The Good War Goes Bad

History will judge the success of America’s military strategy in Afghanistan, but it is already possible to see that the political strategy is not going as planned.

The traditional media with the resources to cover Afghanistan have been content to mostly ignore it in recent years, and so have their war-weary readers and viewers, but the rioting, killings, and mass chaos that have occurred there since the burning of some Korans last week have unavoidably brought the troublesome country back to the public’s attention. The news media haven’t launched the same kind of defeatist blitzkrieg that attended similar setbacks in Iraq and Afghanistan during a previous administration, but the coverage has been sufficient to create a political problem for President Barack Obama.

Most Americans will regard the incineration of the Korans as one of those unfortunate but forgivable episodes that occur in the course of every war, as the Korans in question had already been desecrated by prisoners using them to convey illicit communications and apparently were inadvertently destroyed, but the administration’s response to the incident will be more controversial.
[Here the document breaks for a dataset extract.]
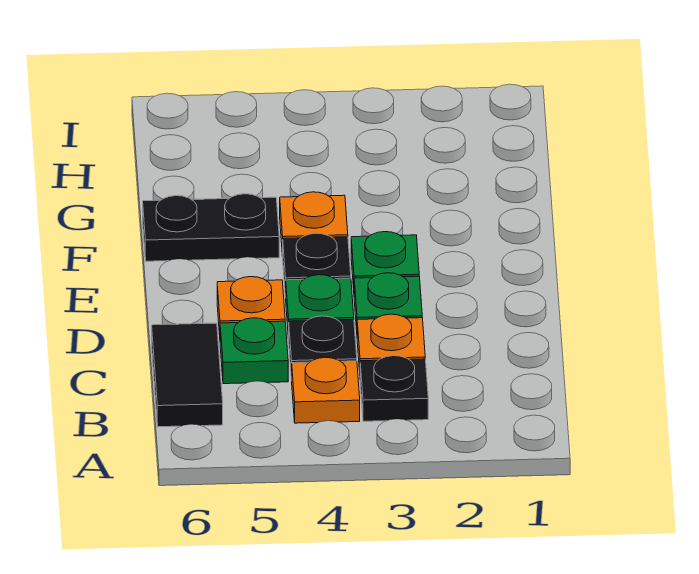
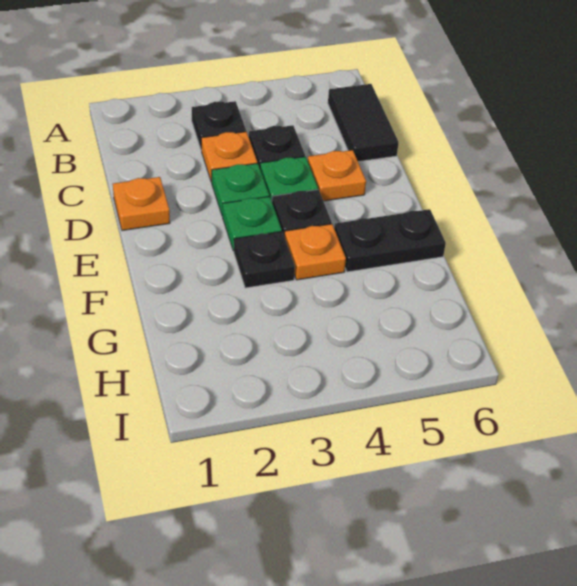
orange 1x1 plate [292,357,360,423] -> orange 1x1 plate moved to [113,177,170,231]
green 1x1 plate [220,318,288,384] -> none
none -> black 1x1 plate [234,231,295,288]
Rather than keeping quiet about an honest error that was almost certain to provoke rioting, killing, and mass chaos if it became public knowledge, which in retrospect seems a good idea, the administration apologetically announced it to the Afghan public. Critics have mostly objected to the numerous apologies offered by Obama and his emissaries, saying it conveys weakness to a culture that instinctively preys on the weak, and while the administration’s defenders can say the gesture showed cultural sensitivity they can’t convincingly argue that it worked.

Worse yet, for an administration already beset by a series of crises in an unraveling Middle East, the whole Afghanistan enterprise is being looked at anew by an increasingly skeptical electorate. A strategy that seemed carefully devised to offer something for everyone know seems to have something for everyone to dislike.

After becoming a nationally known political figure by his outspoken opposition to the war in Iraq, which endeared him to the bleeding heart peacenik crowd, candidate Obama sought to reassure more hawkish voters that he wasn’t one of those bleeding heart peacenik types by explaining that the Iraq war was bad because it distracted American efforts from the more righteous fight in Afghanistan. Even after winning the election Obama couldn’t resist using the argument when he announced a surge in Afghanistan similar to the one he’d criticized in Iraq, saying it was necessary “to stabilize a deteriorating situation in Afghanistan, which has not received the strategic attention, direction and resources it urgently requires.” Simultaneous with the announcement of a surge, Obama announced a timetable for withdrawal, which was widely criticized as a military tactic but had a strange plausibility as a political tactic to appease both hawks and doves.

For a while it even worked. Congressional Republicans and the right in general were mostly on board with the surge, if only for fear of being called partisan and inconsistent if they objected. Congressional Democrats and the left in general were mostly willing to keep mum and await the promised pre-election withdrawal, with no apparent fear of being considered partisan and inconsistent. The mushy middle was happy to forget about Afghanistan, and the media were willing to let them do so. To the extent that Afghanistan had any effect on Obama’s approval numbers, it was probably to his slight benefit.

After a week of horrifying headlines, though, the plan is unraveling. Even the most enthusiastic right wing warmongers don’t see a point in fighting if it’s not to win, and an early withdrawal would leave them wondering why he had sent so many troops in the first place. The anti-war left will be angry if the withdrawal isn’t hastened, no matter how many apologies are issued. The mushy middle will have to hear about it, too, because the media can’t ignore it.